Longest match in string/array


(Prarabdh Joshi) #1

I am planning to use ES for storing tracebacks of exceptions such as:
[a/b/c/d/func/line, e/f/g/h/func/line, i/j/k/l/func/line]

Now, for any incoming tracebacks, I want to rank the results based on which document matches call chain the most and also order matters (starting from reverse because doesn't matter if top half of call chain matches and rest doesn't)

So I have thought of something and I wanted to find out if there is something better I can use.

  1. Store tracebacks as string and use match_phrase query like:
    "a/b/c/d/func/line, e/f/g/h/func/line, i/j/k/l/func/line"
    If that doesn't return anything, look for:
    "e/f/g/h/func/line, i/j/k/l/func/line"
    and so on..
    This should make sure that docs with longest call chain match are at top.

    But this will be computationally expensive on ES.

I saw this thread suggesting to implement my own similarity model.

I am still a newbie to ES so I think that will take me a lot of time.
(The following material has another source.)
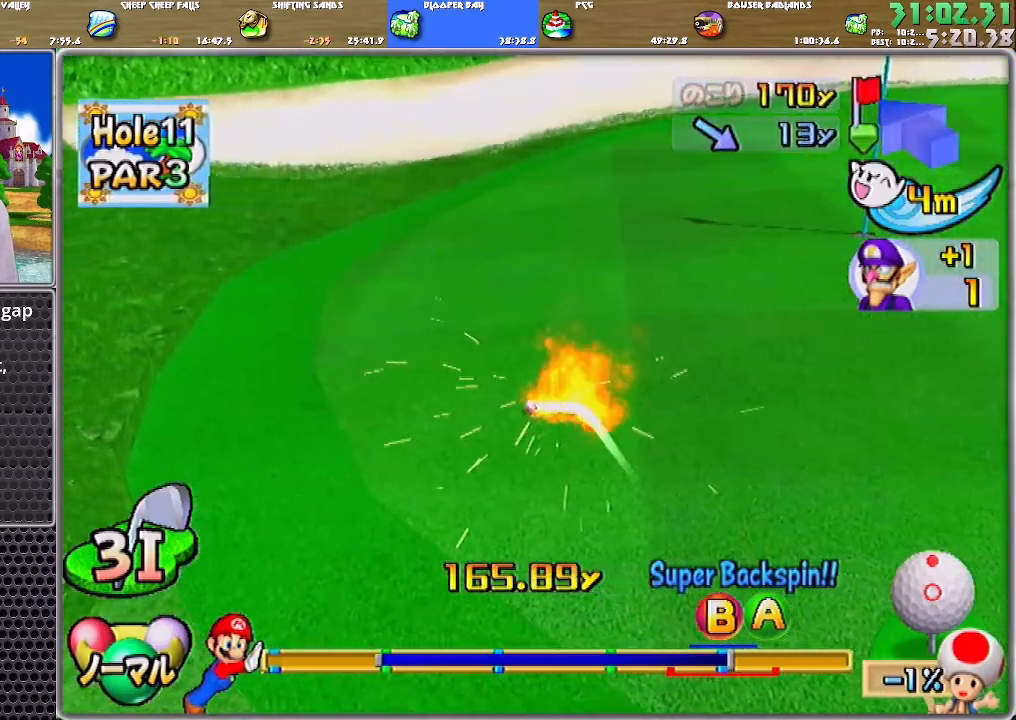
{"buttons": ["A"], "left_stick": "center", "right_stick": "center", "events": []}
Is there anything out of the box that can help me?
Or may be reduce the computation on ES side by something like stop on first match?


(Adrien Grand) #2

I don't think a custom similarity would help. I think I would do it the following way:

At index-time, make sure to map trace as a keyword field and pre-process values to store every suffix. For instance a/b/c/func/line would be indexed as

{
  "trace": [ "line", "func/line", "c/func/line", "b/c/func/line", "a/b/c/func/line" ]
}

Then at search time do the same splitting. For instance if your query is "d/c/func/line"

GET _search
{
  "query": {
    "bool": {
      "should": [
        { "term": { "trace": "func/line" } },
        { "term": { "trace": "c/func/line" } },
        { "term": { "trace": "d/c/func/line" } }
      ]
    }
  }
}


(system) #3

This topic was automatically closed 28 days after the last reply. New replies are no longer allowed.